12. The job's not as easy as how TV shows typically portray it, and no matter how much you study in college, it's waaay harder.
It's not just about taking temperatures, giving sponge baths, and assisting doctors. If that were the case, nurses wouldn't need to study for four years and take the boards! The job requires you to be conscientious in every way—you need to be knowledgeable about every nursing task, you need to be skilled in procedures you're licensed to do, and you need to be a critical thinker in times of life and death. On top of this, you need to show empathy, think proactively, and be extremely patient. It's a whole mix of physical, mental, and emotional stress (and most of the time with little sweldo to look forward to. *sigh*)

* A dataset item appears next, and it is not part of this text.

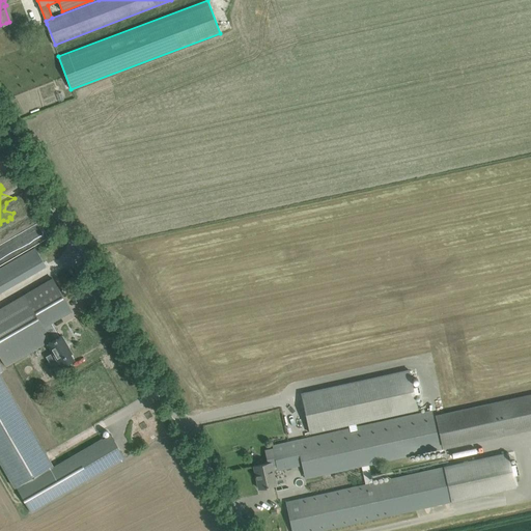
[(38,247),(0,267),(0,290),(42,269),(48,264),(38,247)]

13. Being a nurse never stops.
You're every tita or tito's "taga-BP", and aside from this never-ending role to take blood pressure readings, you're also tasked to administer injections like flu shots or even glutathione injections. You're also a walking WebMD to your friends, who share all their symptoms with you, need your reassurance that they don't have cancer, and depend on you for health advice. The best reward, though, is the gratitude you get from former patients who take the time to reach out to you. Those instances really make you kilig and push you to go on—no matter how toxic the job gets!